Sur les autres dispositions
Il est ordonné à la société [8] [Localité 6] de remettre à M.[I] une fiche de paye récapitulative des sommes accordées conforme au présent arrêt moyennant une astreinte de 20 euros par jour de retard passé un délai de deux mois à compter de sa signification et pour une durée de trois mois.

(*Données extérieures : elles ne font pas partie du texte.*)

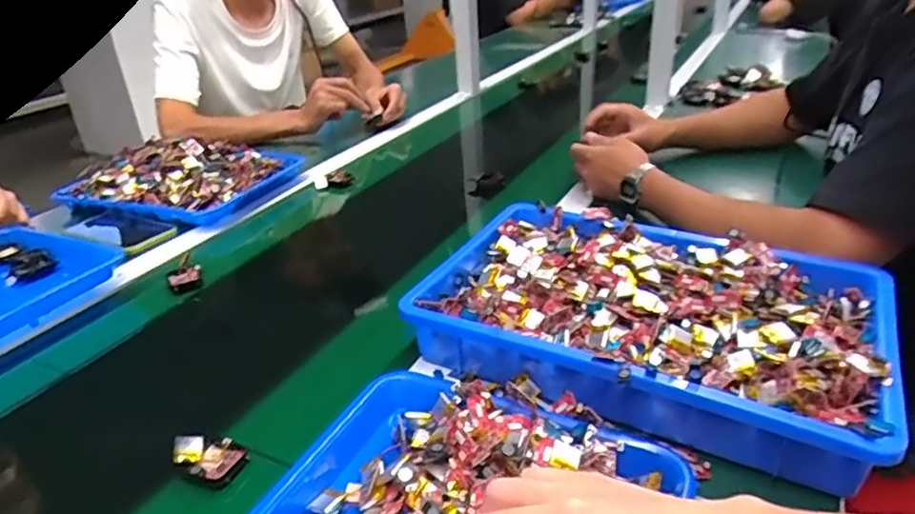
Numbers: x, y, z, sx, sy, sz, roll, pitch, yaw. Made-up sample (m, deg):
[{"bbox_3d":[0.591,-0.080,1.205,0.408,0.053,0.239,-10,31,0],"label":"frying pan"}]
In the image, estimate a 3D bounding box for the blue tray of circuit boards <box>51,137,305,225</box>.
[{"bbox_3d":[-0.422,-0.123,0.938,0.295,0.066,0.217,8,30,18],"label":"blue tray of circuit boards"}]

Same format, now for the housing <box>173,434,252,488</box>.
[{"bbox_3d":[-0.188,0.150,0.468,0.056,0.016,0.038,14,32,28],"label":"housing"}]

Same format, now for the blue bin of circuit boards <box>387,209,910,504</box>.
[{"bbox_3d":[0.161,0.049,0.556,0.387,0.068,0.254,15,33,30],"label":"blue bin of circuit boards"}]

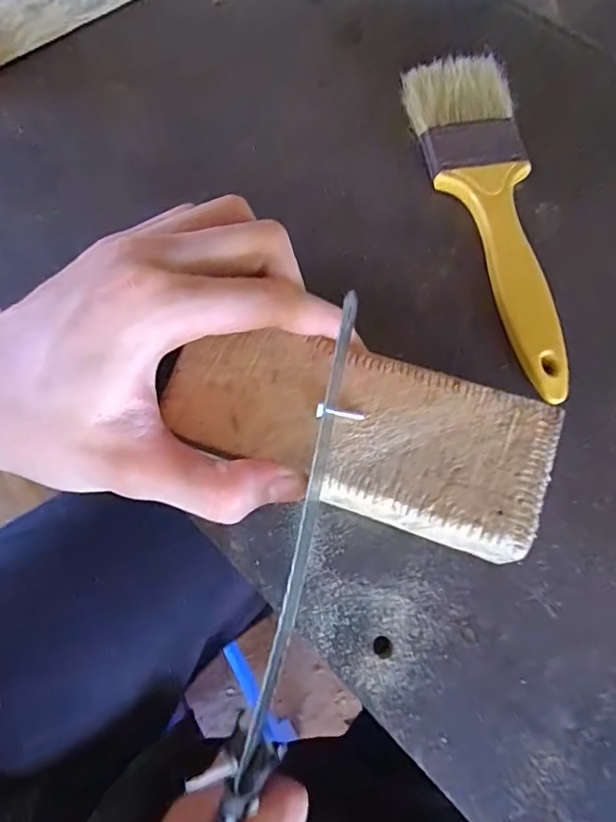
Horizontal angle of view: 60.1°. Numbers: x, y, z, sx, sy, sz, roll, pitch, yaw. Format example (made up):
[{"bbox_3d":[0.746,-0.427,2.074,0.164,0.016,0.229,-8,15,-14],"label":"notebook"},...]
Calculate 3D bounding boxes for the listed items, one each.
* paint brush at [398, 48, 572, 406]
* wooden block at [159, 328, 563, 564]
[{"bbox_3d":[0.088,-0.089,0.241,0.045,0.022,0.175,-12,70,-5],"label":"paint brush"},{"bbox_3d":[0.016,0.009,0.197,0.132,0.026,0.055,17,70,6],"label":"wooden block"}]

Partie perdante la société [8] [Localité 6] est condamnée aux dépens d’instance et d’appel, le jugement déféré étant confirmé sur ce point et à verser à M.[I] une indemnité de 3500 euros sur le fondement de l’article 700 du code de procédure civile à hauteur d’appel.
PAR CES MOTIFS
La cour statuant dans les limites de sa saisine :
INFIRME le jugement déféré sur la demande de rappel de salaire pour la période allant du 1er octobre 2021 au 31 janvier 2022, sur la demande d’indemnité de travail dissimulé, sur le quantum de l’indemnité au titre des manquements de l’employeur à ses obligations et pour exécution déloyale du contrat de travail, sur la demande d’indemnité pour non-respect du temps de pause.
Et statuant à nouveau des chefs infirmés :
CONDAMNE la SAS [8] [Localité 6] à payer à M. [Y] [I] les sommes suivantes :
-996,28 euros de rappel de salaire majoré de 99,62 euros pour la période allant du 1er octobre 2021 au 31 janvier 2022.

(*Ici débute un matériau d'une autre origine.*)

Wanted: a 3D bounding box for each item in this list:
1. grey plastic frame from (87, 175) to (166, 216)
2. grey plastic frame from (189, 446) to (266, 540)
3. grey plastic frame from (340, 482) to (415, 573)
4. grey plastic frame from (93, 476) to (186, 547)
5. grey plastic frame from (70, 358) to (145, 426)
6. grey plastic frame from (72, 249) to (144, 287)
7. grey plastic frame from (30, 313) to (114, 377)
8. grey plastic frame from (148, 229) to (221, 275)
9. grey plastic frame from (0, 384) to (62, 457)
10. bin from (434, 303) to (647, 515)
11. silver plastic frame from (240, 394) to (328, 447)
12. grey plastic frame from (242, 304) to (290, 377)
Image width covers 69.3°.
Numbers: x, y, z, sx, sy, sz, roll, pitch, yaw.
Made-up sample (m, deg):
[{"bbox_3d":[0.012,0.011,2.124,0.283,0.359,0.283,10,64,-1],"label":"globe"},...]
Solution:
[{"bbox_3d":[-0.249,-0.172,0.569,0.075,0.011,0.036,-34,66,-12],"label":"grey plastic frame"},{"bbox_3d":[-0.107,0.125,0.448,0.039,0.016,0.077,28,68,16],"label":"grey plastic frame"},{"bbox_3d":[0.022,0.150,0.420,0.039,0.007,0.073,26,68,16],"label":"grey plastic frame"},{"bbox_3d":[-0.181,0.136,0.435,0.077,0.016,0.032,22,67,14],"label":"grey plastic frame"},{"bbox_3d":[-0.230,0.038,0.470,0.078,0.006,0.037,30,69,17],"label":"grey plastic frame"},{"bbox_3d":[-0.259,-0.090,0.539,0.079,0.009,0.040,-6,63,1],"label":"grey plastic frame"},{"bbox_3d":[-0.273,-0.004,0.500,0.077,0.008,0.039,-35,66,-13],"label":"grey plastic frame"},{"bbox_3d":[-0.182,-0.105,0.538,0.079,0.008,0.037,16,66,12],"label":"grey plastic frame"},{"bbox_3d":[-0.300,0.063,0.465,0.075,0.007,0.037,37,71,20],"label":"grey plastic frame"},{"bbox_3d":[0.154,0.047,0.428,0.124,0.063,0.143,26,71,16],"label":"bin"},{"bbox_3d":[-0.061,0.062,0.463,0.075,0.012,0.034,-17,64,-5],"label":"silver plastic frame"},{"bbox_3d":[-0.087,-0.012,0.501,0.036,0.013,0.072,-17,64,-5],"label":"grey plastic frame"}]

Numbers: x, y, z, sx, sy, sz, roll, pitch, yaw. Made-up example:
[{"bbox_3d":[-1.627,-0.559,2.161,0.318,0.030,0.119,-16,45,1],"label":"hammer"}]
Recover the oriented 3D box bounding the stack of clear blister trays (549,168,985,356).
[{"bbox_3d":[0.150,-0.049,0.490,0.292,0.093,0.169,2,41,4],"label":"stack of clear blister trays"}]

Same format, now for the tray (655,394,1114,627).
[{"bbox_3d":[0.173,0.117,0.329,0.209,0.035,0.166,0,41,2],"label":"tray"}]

— les intérêts au taux légal sur la somme de 8360,35 euros et 836,03 euros de congés payés entre le 1er octobre 2021 et le 4 mai 2022,
— 20 592,76 euros d’indemnité au titre du travail dissimulé,
-1 500 euros d’indemnité pour le non-respect du temps de pause.
— 5 000 euros à titre d’indemnité pour exécution déloyale du contrat de travail.
ORDONNE à la SAS [8] [Localité 6] de justifier de l’affiliation de M. [Y] [I] entre février 2018 jusqu’à son licenciement au besoin par la production d’une attestation de la compagnie concernée, sous astreinte de 20 euros par jour de retard, passé un délai de deux mois à compter de la signification du présent arrêt pendant une durée de trois mois.
CONFIRME le jugement déféré quant au surplus.
ORDONNE à la SAS [8] [Localité 6] de remettre à M. [Y] [I] une fiche de paye récapitulative des sommes accordées conforme au présent arrêt sous astreinte de 20 euros par jour de retard, passé un délai de deux mois à compter de sa signification et pour une durée de trois mois.
CONDAMNE la SAS [8] [Localité 6] aux dépens d’appel.
CONDAMNE la SAS [8] [Localité 6] à payer à M. [Y] [I] une indemnité de 3 500 euros par application de l’article 700 du code de procédure civile à hauteur de cour.